Em 2009, a Câmara Municipal de Campina Grande passou a fazer uso das novas tecnologias para viabilizar o acesso da população ao cotidiano da Casa. De acordo com o presidente Nelson Gomes Filho, com isso o parlamento campinense foi pioneiro na Paraíba no uso das redes sociais como ferramenta de interação institucional. A partir do Twitter e, depois, o Facebook, a sexagenária casa aderiu às redes sociais há mais de três anos.

Em seguida, passou a transmitir as sessões através da Rádio Câmara na internet e, em 2012, na abertura dos trabalhos, deu início à fase de transmissão pela TV Câmara Online. “Nosso objetivo, agora, é conseguir colocar a TV Câmara em sinal aberto, para, desta forma, ampliar o alcance da transmissão, que chegará àquelas pessoas que não têm o hábito de usar a internet”, explicou Nelson Gomes Filho.

O vereador conta que a casa de Félix Araújo também vem implantando, gradualmente, o sistema de informação online da atividade parlamentar, sobretudo com arquivo de projetos e requerimentos apresentados pelos vereadores. Outra ferramenta em vias de implementação é a ouvidoria, que deverá atender tanto pela internet quanto em um posto físico.

Por outro lado, embora haja tecnologia disponível, os vereadores, até hoje, têm conseguido evitar a implantação do sistema de ponto eletrônico, que registraria, com maior fidelidade, a freqüência dos parlamentares.
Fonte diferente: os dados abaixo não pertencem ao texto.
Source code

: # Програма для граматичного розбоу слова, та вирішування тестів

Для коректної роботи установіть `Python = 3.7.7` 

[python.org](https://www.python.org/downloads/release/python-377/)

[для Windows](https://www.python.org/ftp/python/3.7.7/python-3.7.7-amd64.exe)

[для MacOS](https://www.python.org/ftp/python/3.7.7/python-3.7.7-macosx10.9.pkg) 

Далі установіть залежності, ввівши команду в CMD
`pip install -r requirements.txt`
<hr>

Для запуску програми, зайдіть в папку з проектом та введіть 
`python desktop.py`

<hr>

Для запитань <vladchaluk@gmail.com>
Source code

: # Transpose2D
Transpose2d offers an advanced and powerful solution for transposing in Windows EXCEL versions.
Desde a legislatura passada, o tema volta e meia é discutido, mas superficialmente e jamais com um encaminhamento decisivo para sua instalação. Hoje, os vereadores se limitam a rubricar um velho livro de ponto, sem registrar hora de entrada ou de saída. Com isso, são comuns os casos em que parlamentares chegam atrasados, assinam o livro e, pouco depois, vão embora.